Remarqué dès ses débuts et paré d’argent lors de son dernier championnat du monde des jeunes chevaux, à sept ans, en 2018, le puissant fils d’Eldorado van de Zeshoek et Charmieque a éclaté au grand jour en 2022. Pour la première fois de sa carrière, l’étalon s’est entièrement concentré sur son rôle d’athlète, ses propriétaires ayant fait le choix de ne distribuer sa semence que sous forme congelée. Et alors qu’il n’avait disputé qu’un unique Grand Prix 5* avant ses onze ans, à Vérone, en novembre 2021, le KWPN a su franchir le cap du très haut niveau sans forcer. D’abord troisième et double sans-faute dans le temps fort du Majeur Rolex de Bois-le-Duc, en mars, Grandorado a ensuite enchaîné sur sa lancée : neuvième du Saut Hermès après une faute au barrage, double zéro dans la Coupe des nations de Rome puis de nouveau impeccable dans celles de Rotterdam et Knokke. C’est bien simple, les deux complices ont formé l’un des trois uniques duos à n’avoir aligné que des partitions sans fausse note en épreuves collectives avant l’échéance de l’année, avec les paires composées de Janne Friederike Meyer-Zimmerman sur Messi van’t Ruytershof et Simon Delestre, associé à Cayman Jolly Jumper. “Le nombre de sans-faute qu’il continue sans cesse à réaliser est juste incroyable”, peine presque à réaliser le Oranje. En toute logique, et contrairement à l’amazone allemande, Willem et son fidèle destrier avaient été choisis par Jos Lansink pour composer le quatuor hollandais pour les Mondiaux de Herning. Mais, sans crier gare, le sort s’est acharné.
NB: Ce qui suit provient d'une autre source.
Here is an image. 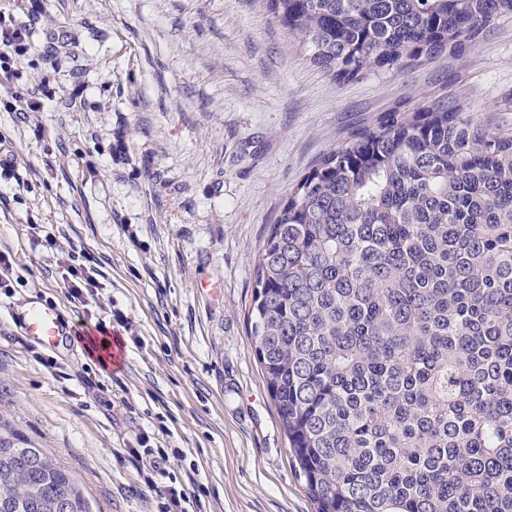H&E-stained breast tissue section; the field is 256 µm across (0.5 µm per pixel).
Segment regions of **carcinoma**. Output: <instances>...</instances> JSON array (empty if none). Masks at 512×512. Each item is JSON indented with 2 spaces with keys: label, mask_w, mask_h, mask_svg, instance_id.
I'll return each instance as SVG.
<instances>
[{
  "label": "carcinoma",
  "mask_w": 512,
  "mask_h": 512,
  "mask_svg": "<svg viewBox=\"0 0 512 512\" xmlns=\"http://www.w3.org/2000/svg\"><path fill=\"white\" fill-rule=\"evenodd\" d=\"M338 81L476 45L512 0H266ZM250 330L317 512H512V134L446 96L324 154L268 226ZM8 512H91L0 419Z\"/></svg>",
  "instance_id": "cac0c4a2"
}]
</instances>
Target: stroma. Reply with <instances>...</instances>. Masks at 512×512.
I'll use <instances>...</instances> for the list:
<instances>
[{
	"label": "stroma",
	"mask_w": 512,
	"mask_h": 512,
	"mask_svg": "<svg viewBox=\"0 0 512 512\" xmlns=\"http://www.w3.org/2000/svg\"><path fill=\"white\" fill-rule=\"evenodd\" d=\"M45 7L70 60L59 72L36 49L21 61L17 89L51 93L40 133L0 111V145L30 184L0 202V251L14 259V288L0 294V415L73 472L93 512H157L159 491L128 453L142 434L182 453L171 477L198 469L206 512H315L250 332L267 226L322 154L394 107L448 96L511 133L512 19L464 55L339 82L264 0ZM31 219L101 271L86 306L68 302L55 250L30 247ZM36 298L72 328L121 314L126 370L76 343H25L17 319Z\"/></svg>",
	"instance_id": "1"
}]
</instances>
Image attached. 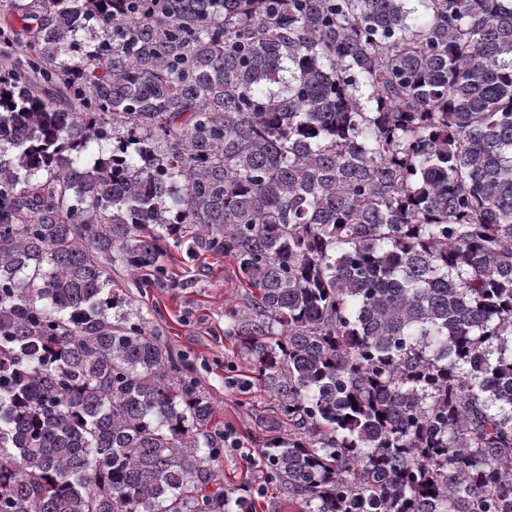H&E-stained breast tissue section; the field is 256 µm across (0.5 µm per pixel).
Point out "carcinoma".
Here are the masks:
<instances>
[{"instance_id":"1","label":"carcinoma","mask_w":512,"mask_h":512,"mask_svg":"<svg viewBox=\"0 0 512 512\" xmlns=\"http://www.w3.org/2000/svg\"><path fill=\"white\" fill-rule=\"evenodd\" d=\"M416 2L0 0V512H253L112 287L171 240L289 507L512 512V0Z\"/></svg>"}]
</instances>
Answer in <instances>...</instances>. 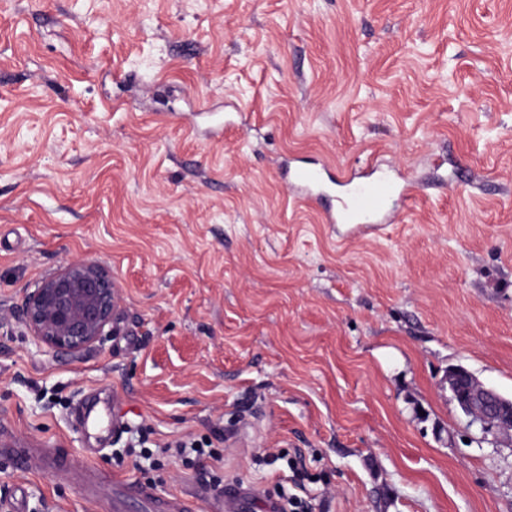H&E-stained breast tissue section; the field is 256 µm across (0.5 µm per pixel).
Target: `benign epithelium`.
Returning a JSON list of instances; mask_svg holds the SVG:
<instances>
[{
	"mask_svg": "<svg viewBox=\"0 0 512 512\" xmlns=\"http://www.w3.org/2000/svg\"><path fill=\"white\" fill-rule=\"evenodd\" d=\"M121 303L109 268L74 260L26 291L21 321L43 352L77 358L111 334ZM468 426L479 427L483 439L512 446V397L486 385L458 366L445 378Z\"/></svg>",
	"mask_w": 512,
	"mask_h": 512,
	"instance_id": "7a95c632",
	"label": "benign epithelium"
}]
</instances>
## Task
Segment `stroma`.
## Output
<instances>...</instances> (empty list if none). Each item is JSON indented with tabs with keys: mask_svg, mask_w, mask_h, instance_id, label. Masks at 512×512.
Listing matches in <instances>:
<instances>
[{
	"mask_svg": "<svg viewBox=\"0 0 512 512\" xmlns=\"http://www.w3.org/2000/svg\"><path fill=\"white\" fill-rule=\"evenodd\" d=\"M286 157L418 195L345 242ZM76 259L121 310L57 359L16 317ZM458 365L512 396V0H0V503L112 512L28 467L88 448L125 512L227 484L253 512H512ZM178 439L223 463L148 458Z\"/></svg>",
	"mask_w": 512,
	"mask_h": 512,
	"instance_id": "stroma-1",
	"label": "stroma"
}]
</instances>
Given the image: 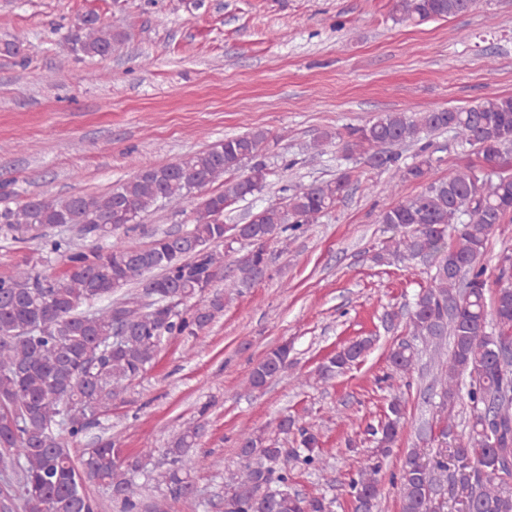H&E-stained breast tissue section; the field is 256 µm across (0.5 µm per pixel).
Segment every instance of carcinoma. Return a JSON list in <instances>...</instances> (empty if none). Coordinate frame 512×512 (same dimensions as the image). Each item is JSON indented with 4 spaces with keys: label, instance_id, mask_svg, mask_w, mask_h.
Returning <instances> with one entry per match:
<instances>
[{
    "label": "carcinoma",
    "instance_id": "1",
    "mask_svg": "<svg viewBox=\"0 0 512 512\" xmlns=\"http://www.w3.org/2000/svg\"><path fill=\"white\" fill-rule=\"evenodd\" d=\"M476 3L394 0L393 16L423 22L465 13ZM124 39L89 12L69 42L74 52L102 58ZM440 130L495 164L512 148V97H486L460 110L386 112L325 133L310 148L321 153L341 143L348 155L392 172L386 184L391 193L401 184L423 185L382 212L380 223L394 234L374 260L431 262L430 284L416 294L408 327L435 348L450 340L435 379L445 420L439 435L448 439L454 460L473 457L479 466L450 471L448 459L431 464L422 449H410L399 480L401 512H439L443 497L468 512H512V248L498 256V288L490 301L483 263L489 239L512 216V175L490 181L463 168L431 179L435 160L425 137ZM268 140L267 131L252 129L174 163L133 160L134 175L99 196L35 195L0 206V234L44 239L65 263L54 280L29 266L0 278V474L14 478L20 512H99L100 502L86 490L89 481L109 491L123 512H168L169 502L197 496L192 473L199 462L200 424L179 430L162 450L167 468L157 477L161 493L150 499L135 474L156 449L130 459L101 435L76 458L70 445L99 425L103 410L124 399L164 338L194 337L222 314L224 295L209 294L216 281L236 291L251 287L267 268L269 242L318 223L344 196L354 177L350 169L333 180L283 188L282 201L253 213L248 224L224 223L228 207L267 186L272 171L260 157ZM401 144L417 147L412 161L393 150ZM217 181L224 189L205 193ZM164 205L193 206L192 228L158 236L146 247L129 244L124 235L141 216ZM68 224L104 245L86 251L65 238L47 239L48 231ZM238 242L251 249L235 260L236 274L226 279V250ZM130 285L141 286L143 294L112 298ZM171 295L195 303L182 311L169 306ZM144 296L152 301L143 302ZM371 347L368 337L350 342L318 368L317 379L330 380ZM290 351L285 342L267 352L245 389L261 391L286 373ZM389 360L395 371L410 373L414 349L403 341ZM464 395L470 424L458 432L452 408ZM402 418V400L394 399L386 419L370 428L377 454L350 480L355 512H374L383 460L403 429ZM277 428L284 435L296 430L297 447L282 448L261 431L240 434V466L224 472V512H327L324 498L290 490L296 466L324 469L318 435L295 426L288 415Z\"/></svg>",
    "mask_w": 512,
    "mask_h": 512
}]
</instances>
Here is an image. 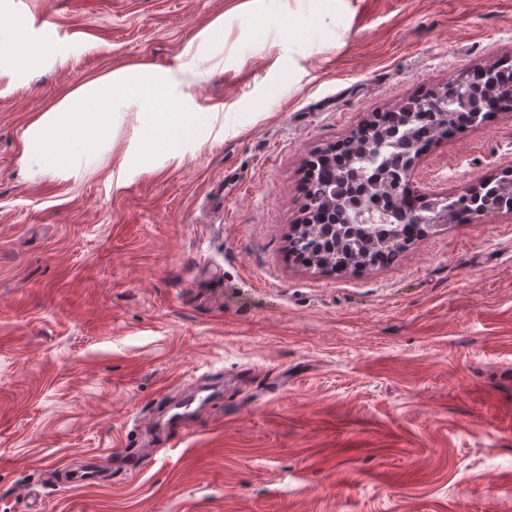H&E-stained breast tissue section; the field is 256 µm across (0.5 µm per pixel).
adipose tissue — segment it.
<instances>
[{
	"label": "adipose tissue",
	"instance_id": "1",
	"mask_svg": "<svg viewBox=\"0 0 512 512\" xmlns=\"http://www.w3.org/2000/svg\"><path fill=\"white\" fill-rule=\"evenodd\" d=\"M204 72L143 66L108 71L62 92L21 135V163L38 174L77 176L87 173L84 159L106 160L119 136H126V160L182 163L192 148L210 136H222L224 116L188 112L184 88L203 80ZM182 104L179 112L142 108L137 93Z\"/></svg>",
	"mask_w": 512,
	"mask_h": 512
}]
</instances>
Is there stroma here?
Wrapping results in <instances>:
<instances>
[{
	"label": "stroma",
	"instance_id": "obj_1",
	"mask_svg": "<svg viewBox=\"0 0 512 512\" xmlns=\"http://www.w3.org/2000/svg\"><path fill=\"white\" fill-rule=\"evenodd\" d=\"M0 512H512V211L393 266L293 261L312 155L512 55V0H0ZM217 50L192 39L215 20ZM207 70L224 134L181 166L32 176L21 133L110 70ZM512 167V109L416 191ZM139 439L143 470L111 467ZM97 459L102 483L59 469ZM1 49L17 56H29L33 59L44 54V51L27 37L25 30L18 28L11 29L10 39L6 43L1 42Z\"/></svg>",
	"mask_w": 512,
	"mask_h": 512
}]
</instances>
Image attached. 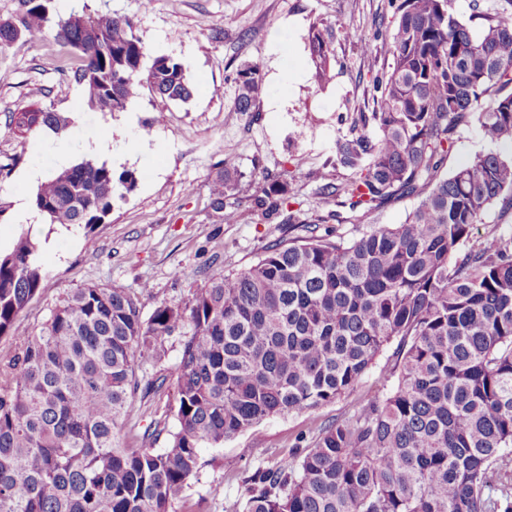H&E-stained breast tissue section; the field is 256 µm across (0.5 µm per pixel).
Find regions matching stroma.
<instances>
[{"label":"stroma","instance_id":"35a3bbf8","mask_svg":"<svg viewBox=\"0 0 512 512\" xmlns=\"http://www.w3.org/2000/svg\"><path fill=\"white\" fill-rule=\"evenodd\" d=\"M59 13H111L133 18L135 33L148 56L169 54L185 62L195 88L186 103L162 99L140 87L127 112H99L89 108L81 87L70 73L79 55L61 45L53 33L35 43L18 39L0 51V163L18 157L8 177L0 178V251L12 248L26 234L18 225L15 198H33L36 185L21 181L29 168L44 176L59 172L58 148H66L71 163L85 157L86 132L111 134L120 140L128 113L138 122L164 113L151 137L158 148L151 154L128 157L124 168L136 171L138 181L125 201L117 203L93 235L84 229L44 224L42 243L45 276L22 313L28 327L40 325L66 293L89 285L115 284L141 294L142 314L150 316L163 301L188 300L204 287L212 269L232 273L255 264L263 250L291 235L283 224L295 214L308 224L353 239L379 225L404 223L418 203L403 196L363 213L348 204L325 198L326 182L351 180L348 170H333L338 140L348 135L356 113L374 108L371 88L383 68L382 59L364 54L388 26L393 0H55ZM317 26L331 42L335 58L330 82L315 92L314 67L305 48L310 26ZM284 38L281 48L270 44L272 34ZM254 62L261 69L263 91L252 112L234 109L236 71ZM293 75L288 94H281L284 76ZM47 108L71 120L66 134L42 128L26 139L10 128L13 114L31 106ZM512 154V145H492L477 122L460 126L448 151L445 169L454 171L478 153ZM304 158L301 168L293 156ZM244 174L238 186L240 207L254 211L252 223H237L231 209L214 212L210 182L224 167ZM288 177L291 198L281 207L265 203L263 174ZM150 295H142L143 286ZM387 355L364 376L347 397L312 411L276 415L226 439L223 447L200 451L197 480L175 500V512H192L199 497L208 512H241L245 503L242 478L256 466H271L287 457L300 435L332 419L353 413L375 395H384L392 382L383 376ZM173 390L151 398L141 415L121 432L129 448L143 447V434L154 421L175 428L170 412Z\"/></svg>","mask_w":512,"mask_h":512}]
</instances>
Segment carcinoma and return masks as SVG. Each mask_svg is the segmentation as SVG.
I'll use <instances>...</instances> for the list:
<instances>
[{
    "label": "carcinoma",
    "mask_w": 512,
    "mask_h": 512,
    "mask_svg": "<svg viewBox=\"0 0 512 512\" xmlns=\"http://www.w3.org/2000/svg\"><path fill=\"white\" fill-rule=\"evenodd\" d=\"M451 4L398 0L376 109L352 117L336 144V166L354 178L321 186L353 209L415 196L404 223L351 241L301 224L255 265L212 271L191 299L164 301L146 320L140 295L91 285L34 329L21 313L42 281L39 245L26 234L0 253V338L14 342L0 355V512H174L200 449L342 399L394 342L392 390L249 471L243 512H512V486L500 479L512 465V235L474 239L495 202L512 205V156L479 153L442 173L473 116L488 141L512 140V18L483 13L476 33ZM49 30L82 57L73 79L99 112L126 111L144 82L168 101L193 97L186 64L148 57L129 17H64L52 0H19L0 19V49ZM308 50L323 90L334 50L314 26ZM235 83V111H252L258 64H242ZM69 124L43 109L16 120L22 134ZM242 178L216 174L214 211ZM264 179L266 194H290L286 181ZM135 184L134 172L85 159L43 182L33 206L89 234ZM175 333L184 340L173 381L140 380L137 360L161 361ZM170 384L176 429L157 421L144 433L154 442L168 432L167 447H124L137 400Z\"/></svg>",
    "instance_id": "carcinoma-1"
}]
</instances>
Grandorado et Willem Greve en plein travail pour leur pays. © Scoopdyga

Le jour de l’officialisation de la sélection de Grandorado pour son premier championnat majeur, Willem reçoit un appel de Lia Agteres-Verhoeven. La jeune femme lui apprend que son père, co-naisseur du bai, est brutalement décédé. “Il avait prévu de venir à Herning…”, glisse, non sans émotion, le pilote néerlandais. En accord avec la famille Verhoeven et la famille Nijhof, une cérémonie d’adieux est programmée, afin que le regretté Dick puisse saluer une dernière fois son protégé. Le lendemain, Willem subit à son tour les foudres du destin. En chutant de cheval, il se fracture la cheville et le bras. Contre son gré, il doit alors tirer un trait sur l’échéance danoise. “La semaine suivante, les copropriétaires de Grandorado étaient à la maison. Nous l’avions pionté et lui avions mis une belle écharpe noire. J’étais en fauteuil roulant, mais nous avons pu dire un dernier au revoir à Dick Verhoeven. C’était très émouvant pour tout le monde”, se souvient Willem. “Les deux éleveurs et leurs familles respectives faisaient leur maximum pour assister à tous les concours de Grandorado. Lorsqu’il avait remporté l’argent à Lanaken à sept ans, nous avions diné tous ensemble, soit une vingtaine de personnes. C’est une perte très triste et cette semaine a été une montagne russe.” 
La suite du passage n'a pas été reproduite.